Polymer-Induced Inverse-Temperature Crystallization of Nanoparticles on a Substrate
XZ Cao and H Merlitz and CX Wu and JU Sommer, ACS NANO, 7, 9920-9926 (2013).
Using molecular dynamics simulations, we study the properties of liquid state polymer-nanoparticle composites confined between two parallel substrates, with an attractive polymer-substrate interaction. Polymers are in the semidilute regime at concentrations far above the overlap point, and nanoparticles are in good solvent and without enthalpic attraction to the substrates.
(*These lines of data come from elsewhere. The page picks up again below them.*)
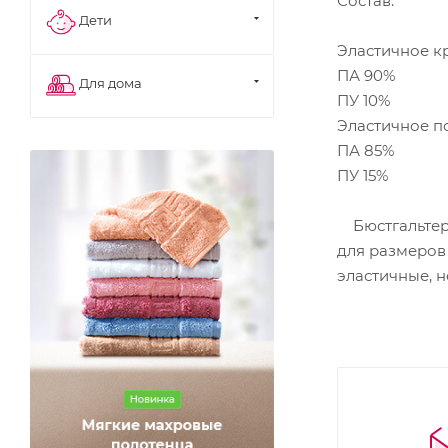
Состав:
Дети
Эластичное к
ПА 90%
Для дома
ПУ 10%
Эластичное п
ПА 85%
ПУ 15%
Бюстгальтер 
для размеров 
эластичные, н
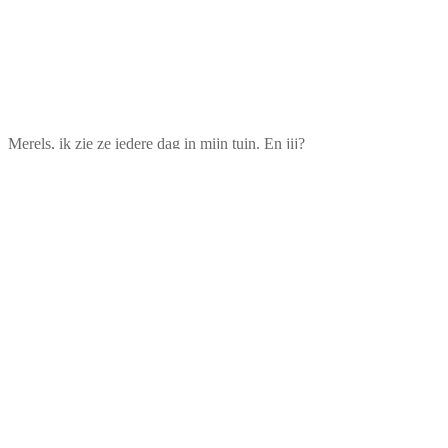
Merels, ik zie ze iedere dag in mijn tuin. En jij?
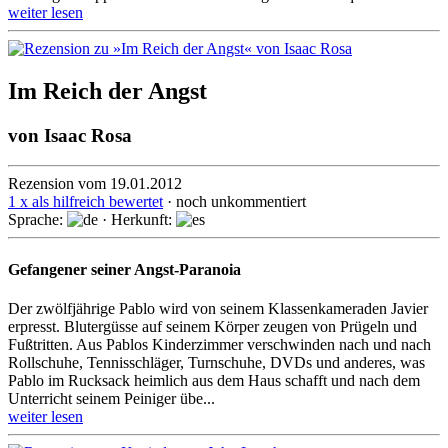
weiter lesen
Im Reich der Angst
von
Isaac Rosa
Rezension vom 19.01.2012
1 x als hilfreich bewertet
· noch unkommentiert
Sprache:
· Herkunft:
Gefangener seiner Angst-Paranoia
Der zwölfjährige Pablo wird von seinem Klassenkameraden Javier
erpresst. Blutergüsse auf seinem Körper zeugen von Prügeln und
Fußtritten. Aus Pablos Kinderzimmer verschwinden nach und nach
Rollschuhe, Tennisschläger, Turnschuhe, DVDs und anderes, was
Pablo im Rucksack heimlich aus dem Haus schafft und nach dem
Unterricht seinem Peiniger übe...
weiter lesen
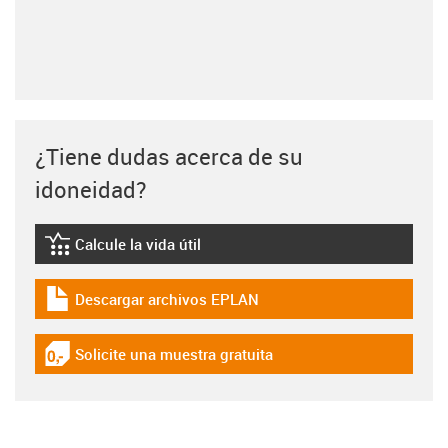
¿Tiene dudas acerca de su
idoneidad?
Calcule la vida útil
igus-icon-lebensdauerrechner
Descargar archivos EPLAN
igus-icon-download-plan
Solicite una muestra gratuita
igus-icon-gratismuster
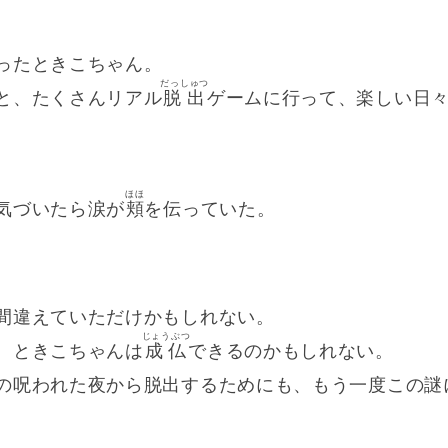
ったときこちゃん。
だっしゅつ
と、たくさんリアル
脱出
ゲームに行って、楽しい日
ほほ
気づいたら涙が
頬
を伝っていた。
間違えていただけかもしれない。
じょうぶつ
、ときこちゃんは
成仏
できるのかもしれない。
の呪われた夜から脱出するためにも、もう一度この謎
An increase of temperature then triggers the crystallization of nanoparticles on one of the two substrate surfaces-a surprising phenomenon, which is explained in terms of scaling theory, such as through competing effects of adsorption-and correlation blobs. Moreover, we show that the first, closely packed layer of nanoparticles on the substrate increases the depletion attraction of additional nanoparticles from the bulk, thereby enhancing and stabilizing the formation of a crystalline phase on the substrate. Within the time frame accessible to our numerical simulations, the crystallization of nanoparticles was irreversible; that is, their crystalline phase, once created, remained undamaged after a decrease of the temperature. Our study leads to a class of thermoreactive nanomaterials, in which the transition between a homogeneous state with dissolved nanoparticles and a surface-crystallized state is triggered by a temperature jump.